Genesis 15:17-18

17En het geschiedde, dat de zon onderging en het duister werd, en ziet, daar was een rokende oven en vurige fakkel, die tussen die stukken doorging.
 rokende Hebr. oven des rooks. De verdrukking des Israelietischen volks in Egypte wordt vergeleken bij een ijzeren oven. Deu 4:20; 1Ki 8:51; Jer 11:14.
,
 vurige Hebr. fakkel des vuurs; betekenende Gods tegenwoordigheid en de toekomstige verlossing uit de verdrukking. Zie Jdg 6:21; Isa 62:1; Zec 12:6.
,
 doorging God maakt hier zijn verbond met Abram op een bijzonder solemnele doch zeer vriendelijke wijze, gelijk de ene mens, vriend en bondgenoot, in dien tijd met den ander gewoon was te doen, te weten, door het slachten van beesten, en de verdeling der stukken, waar de bondgenoten midden door gingen, tot een teken, dat de verbreker van het verbond waardig was aldus in stukken gehouwen te worden. Zie Jer 34:18-19.

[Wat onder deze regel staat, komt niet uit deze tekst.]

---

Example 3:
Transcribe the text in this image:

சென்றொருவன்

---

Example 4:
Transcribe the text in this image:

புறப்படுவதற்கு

18Ten zelfden dage maakte de Heere een verbond met Abram, zeggende: Aan uw zaad heb Ik dit land gegeven, van de rivier van Egypte af, tot aan die grote rivier, de rivier Frath:
 maakte de Hebr. sneed, of, hieuw. Een manier van spreken genomen van het slachten der beesten, en de verdeling der stukken, vermeld vs.17.
,
 gegeven, Te weten, door mijn besloten voornemen en verklaarde belofte; boven hoofdstuk Gen 13:15, hoewel de uitvoering nog tot den tijd voornoemd, vs.13, moet uitgesteld worden.
,
 van de Hierdoor wordt verstaan de rivier Sichor, welke Egypte van Kanaän scheidt; Num 34:5; Jos 13:3; 1Ch 13:5. Anderen verstaan hier de rivier Nilus (de Nijl.)
,
 Frath Zie boven Gen 2:14, en de vervulling hiervan 2Sa 8:3, en 1Ki 4:21, 1Ki 9:21; 1Ch 18:3; 2Ch 9:26.